Fixed income managers shift focus to ESG, staff reporter, July 15, 2016, Investor Daily, Australia.

US corporate polluters are almost never prosecuted for their crimes. "More than 64,000 facilities are currently listed in [EPA] databases as being in violation of federal environmental laws, but in most years, fewer than one-half of one percent of violations trigger criminal investigations, according to EPA records."

[COMMENTARY] Before investing in a company, I've always advocated that ethical investors might want to check what environmental regulations a company might've broken and understand the possible legal penalties. Well, now we know that in the US the likelihood of costly environmental penalties are mostly nil. What a farce! And this is a nation that boasts about its 'rule of law.'

Unfortunately, it seems that US legislators purposely starve its regulatory agencies of funds (SEC, CTFC, EPA, etc.) due to the successful lobbying and manipulative efforts of potentially affected corporations--who just happen to be significant contributors to their political campaigns. There are names for this style of government--but I won't offend my US readers by using them.
Corporate polluters are almost never prosecuted for their crimes, by John Upton, July 15, 2014, GreenBiz, USA.

World Council of Churches pulls fossil fuel investments. "An umbrella group of churches, which represents over half a billion Christians worldwide, has decided to pull its investments out of fossil fuel companies. The move by the World Council of Churches, which has 345 member churches including the Church of England but not the Catholic church, was welcomed as a 'major victory' by climate campaigners who have been calling on companies and institutions such as pension funds, universities and local governments to divest from coal, oil and gas."

[COMMENTARY] This is a terrific step forward for coping with climate change. It will make many of their followers do the same and possibly even more. Exxon, Shell and other major oil and gas companies have been downplaying any possibility of carbon use restrictions ever happening. This is one of the first indications that a groundswell of public opinion to limit first, investments, and then carbon use, can and will happen. This is continuing good news for renewable fuels and bad news for carbon-based companies. Thank you, Desislava Dechkova, for bringing this article to my attention.

Recorded data:
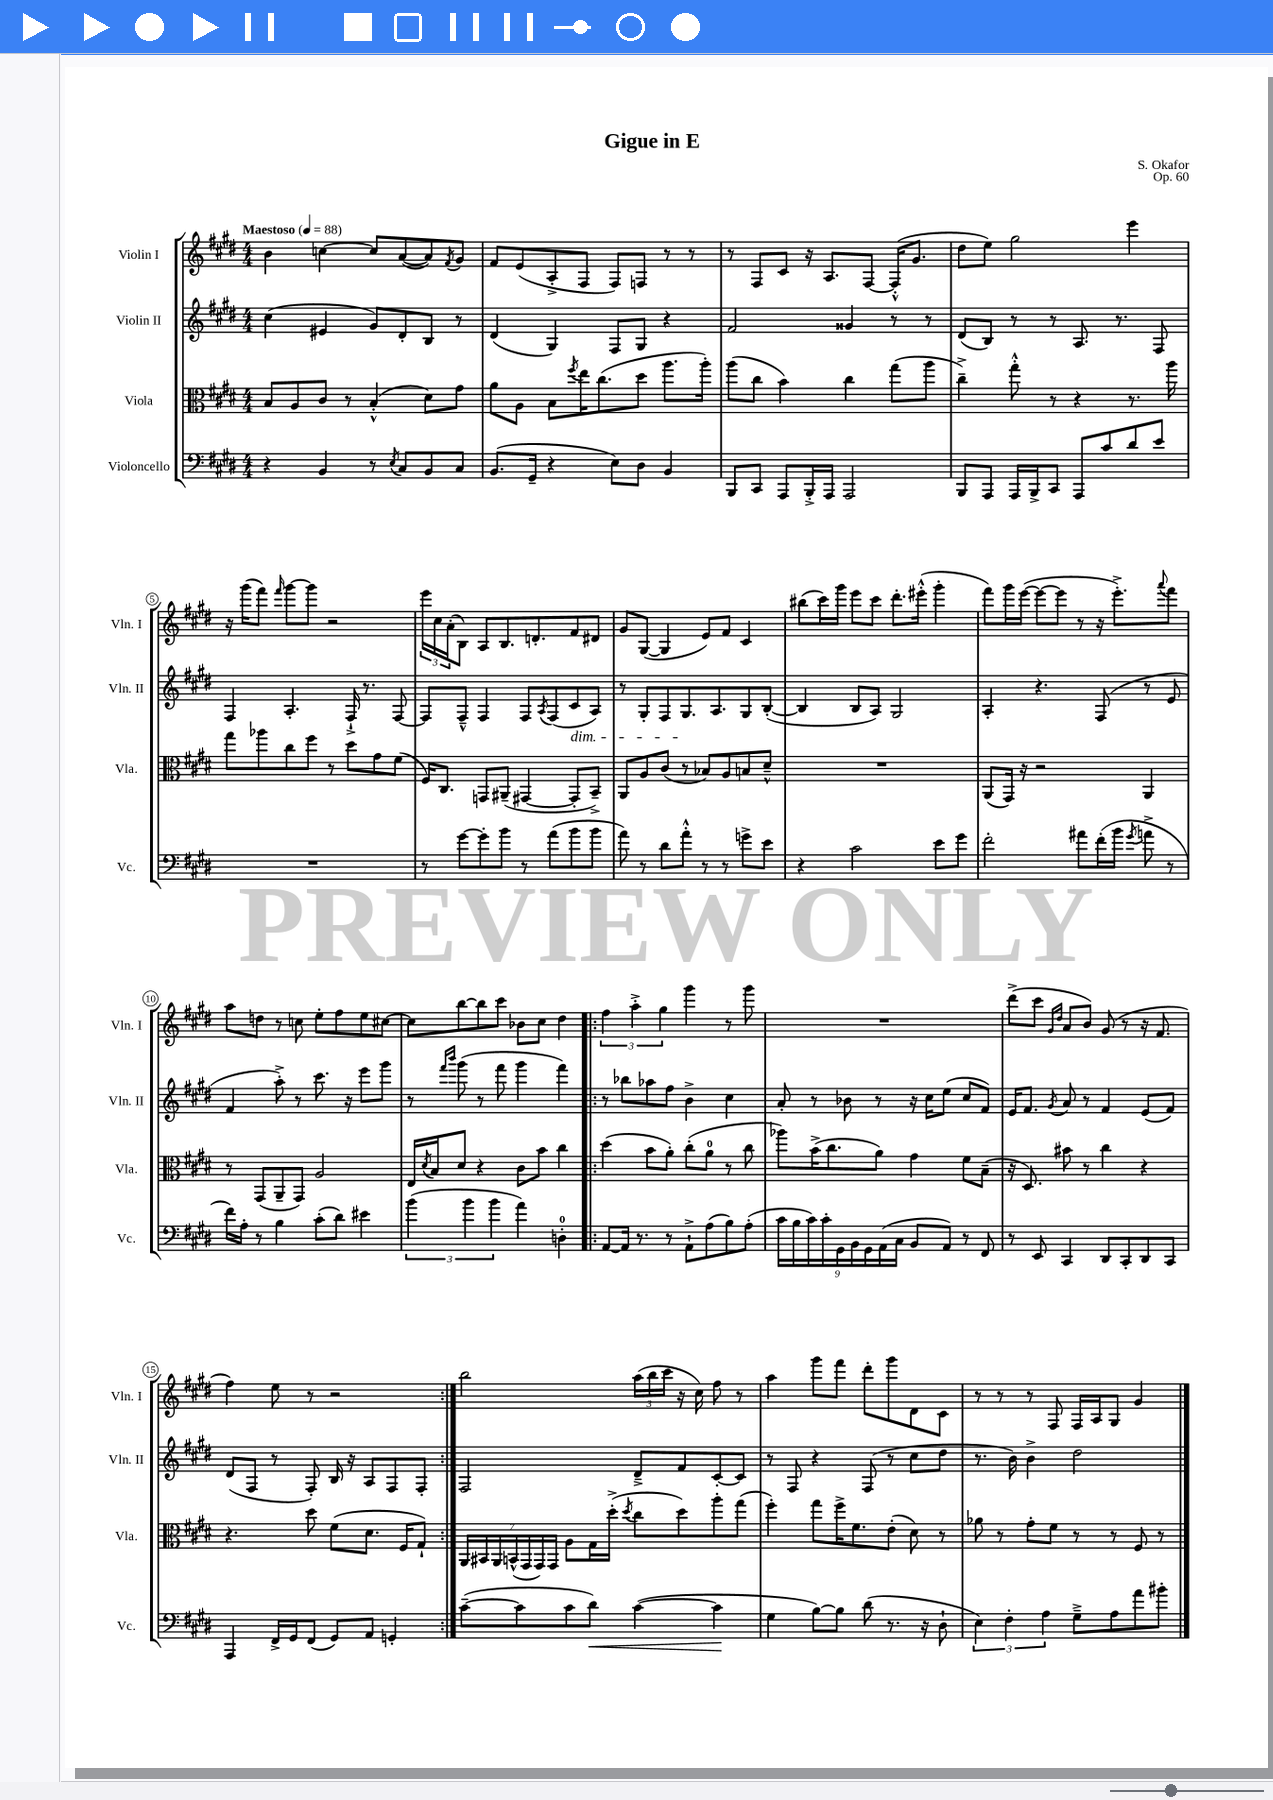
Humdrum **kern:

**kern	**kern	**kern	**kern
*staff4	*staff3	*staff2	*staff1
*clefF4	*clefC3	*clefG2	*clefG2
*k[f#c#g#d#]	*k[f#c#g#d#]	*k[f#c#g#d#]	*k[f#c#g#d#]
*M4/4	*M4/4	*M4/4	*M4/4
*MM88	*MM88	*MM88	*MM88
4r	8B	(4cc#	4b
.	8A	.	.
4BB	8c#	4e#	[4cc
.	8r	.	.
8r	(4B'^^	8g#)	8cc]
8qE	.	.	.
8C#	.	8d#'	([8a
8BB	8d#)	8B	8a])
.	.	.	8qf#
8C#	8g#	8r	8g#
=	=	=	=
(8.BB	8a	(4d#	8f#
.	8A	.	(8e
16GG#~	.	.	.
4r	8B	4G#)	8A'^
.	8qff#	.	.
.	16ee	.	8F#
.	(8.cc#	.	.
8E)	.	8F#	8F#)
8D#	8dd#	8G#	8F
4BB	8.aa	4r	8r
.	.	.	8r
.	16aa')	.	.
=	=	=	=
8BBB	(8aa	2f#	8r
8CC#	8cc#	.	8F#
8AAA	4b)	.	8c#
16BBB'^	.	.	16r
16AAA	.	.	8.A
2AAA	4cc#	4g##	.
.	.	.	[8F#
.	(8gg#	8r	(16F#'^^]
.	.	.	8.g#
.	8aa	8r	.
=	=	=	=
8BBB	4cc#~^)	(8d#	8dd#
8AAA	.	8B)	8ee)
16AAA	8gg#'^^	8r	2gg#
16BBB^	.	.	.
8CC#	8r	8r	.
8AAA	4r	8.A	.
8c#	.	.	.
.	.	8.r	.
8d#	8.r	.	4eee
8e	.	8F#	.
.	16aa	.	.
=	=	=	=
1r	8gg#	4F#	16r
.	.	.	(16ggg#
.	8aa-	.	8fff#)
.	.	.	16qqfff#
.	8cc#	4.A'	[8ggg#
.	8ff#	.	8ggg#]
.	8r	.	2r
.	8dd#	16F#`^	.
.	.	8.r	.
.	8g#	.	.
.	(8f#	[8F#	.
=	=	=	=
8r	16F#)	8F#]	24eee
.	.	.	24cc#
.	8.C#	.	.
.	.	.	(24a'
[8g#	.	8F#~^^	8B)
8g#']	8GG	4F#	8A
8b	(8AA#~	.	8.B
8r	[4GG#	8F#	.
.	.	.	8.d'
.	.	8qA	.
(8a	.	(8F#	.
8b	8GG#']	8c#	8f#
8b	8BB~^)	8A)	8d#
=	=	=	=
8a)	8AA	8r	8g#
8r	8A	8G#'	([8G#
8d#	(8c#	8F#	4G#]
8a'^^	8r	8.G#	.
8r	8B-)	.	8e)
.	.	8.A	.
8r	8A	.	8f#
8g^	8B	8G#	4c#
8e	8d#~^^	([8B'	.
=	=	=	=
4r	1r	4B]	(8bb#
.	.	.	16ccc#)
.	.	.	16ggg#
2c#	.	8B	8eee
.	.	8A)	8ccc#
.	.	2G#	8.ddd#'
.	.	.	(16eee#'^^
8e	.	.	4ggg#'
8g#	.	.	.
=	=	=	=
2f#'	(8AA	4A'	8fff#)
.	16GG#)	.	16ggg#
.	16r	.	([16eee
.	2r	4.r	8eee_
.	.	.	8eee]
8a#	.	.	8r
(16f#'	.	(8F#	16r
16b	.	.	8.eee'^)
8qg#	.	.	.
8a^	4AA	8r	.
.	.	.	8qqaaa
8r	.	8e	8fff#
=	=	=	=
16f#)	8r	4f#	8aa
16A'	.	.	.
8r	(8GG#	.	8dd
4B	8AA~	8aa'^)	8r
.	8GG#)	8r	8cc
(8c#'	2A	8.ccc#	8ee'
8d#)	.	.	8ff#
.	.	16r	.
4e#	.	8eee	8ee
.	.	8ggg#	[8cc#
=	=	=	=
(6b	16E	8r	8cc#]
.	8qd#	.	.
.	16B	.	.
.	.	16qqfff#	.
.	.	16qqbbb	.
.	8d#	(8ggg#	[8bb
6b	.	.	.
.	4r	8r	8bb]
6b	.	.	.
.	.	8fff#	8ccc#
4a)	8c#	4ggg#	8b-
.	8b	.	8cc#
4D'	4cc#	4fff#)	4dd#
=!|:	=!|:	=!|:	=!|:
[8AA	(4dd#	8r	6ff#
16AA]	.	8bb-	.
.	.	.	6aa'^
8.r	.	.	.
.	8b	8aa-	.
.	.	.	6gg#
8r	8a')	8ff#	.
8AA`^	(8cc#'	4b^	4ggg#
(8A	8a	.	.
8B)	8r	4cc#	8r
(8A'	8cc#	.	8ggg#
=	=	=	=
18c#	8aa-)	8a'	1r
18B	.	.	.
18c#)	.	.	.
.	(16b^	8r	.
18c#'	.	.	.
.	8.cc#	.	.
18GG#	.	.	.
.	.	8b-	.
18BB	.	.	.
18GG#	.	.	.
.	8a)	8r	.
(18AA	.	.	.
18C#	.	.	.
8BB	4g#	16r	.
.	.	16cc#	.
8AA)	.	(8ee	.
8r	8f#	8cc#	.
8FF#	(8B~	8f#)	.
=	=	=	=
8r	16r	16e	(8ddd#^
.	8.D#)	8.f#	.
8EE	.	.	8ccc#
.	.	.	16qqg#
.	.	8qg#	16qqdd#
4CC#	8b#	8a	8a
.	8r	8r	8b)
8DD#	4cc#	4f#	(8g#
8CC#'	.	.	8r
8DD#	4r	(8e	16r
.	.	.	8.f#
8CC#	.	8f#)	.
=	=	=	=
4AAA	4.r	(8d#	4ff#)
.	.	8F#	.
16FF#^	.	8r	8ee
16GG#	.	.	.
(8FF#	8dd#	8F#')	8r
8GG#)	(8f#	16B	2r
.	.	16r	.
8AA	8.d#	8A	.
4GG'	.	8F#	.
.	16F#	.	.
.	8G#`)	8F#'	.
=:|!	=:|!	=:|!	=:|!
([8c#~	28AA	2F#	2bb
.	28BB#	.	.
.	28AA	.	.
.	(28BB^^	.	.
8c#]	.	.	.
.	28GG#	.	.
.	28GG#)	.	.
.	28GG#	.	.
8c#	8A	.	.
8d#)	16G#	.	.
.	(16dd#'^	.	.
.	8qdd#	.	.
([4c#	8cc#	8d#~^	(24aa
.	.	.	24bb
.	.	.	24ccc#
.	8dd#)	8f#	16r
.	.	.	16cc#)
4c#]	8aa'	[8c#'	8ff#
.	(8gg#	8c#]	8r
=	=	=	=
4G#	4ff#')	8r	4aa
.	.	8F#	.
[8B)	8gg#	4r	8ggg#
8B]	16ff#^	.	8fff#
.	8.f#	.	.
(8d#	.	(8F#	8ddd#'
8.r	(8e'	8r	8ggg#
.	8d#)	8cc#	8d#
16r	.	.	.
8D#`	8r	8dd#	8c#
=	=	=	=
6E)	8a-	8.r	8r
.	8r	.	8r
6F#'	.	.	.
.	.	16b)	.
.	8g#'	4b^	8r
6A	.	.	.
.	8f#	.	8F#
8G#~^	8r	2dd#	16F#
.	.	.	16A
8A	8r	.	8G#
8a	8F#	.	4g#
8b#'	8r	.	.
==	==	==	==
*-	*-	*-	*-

Exercise goal:
According to the news digest, how many member churches does the World Council of Churches have?

Task result:
345 member churches.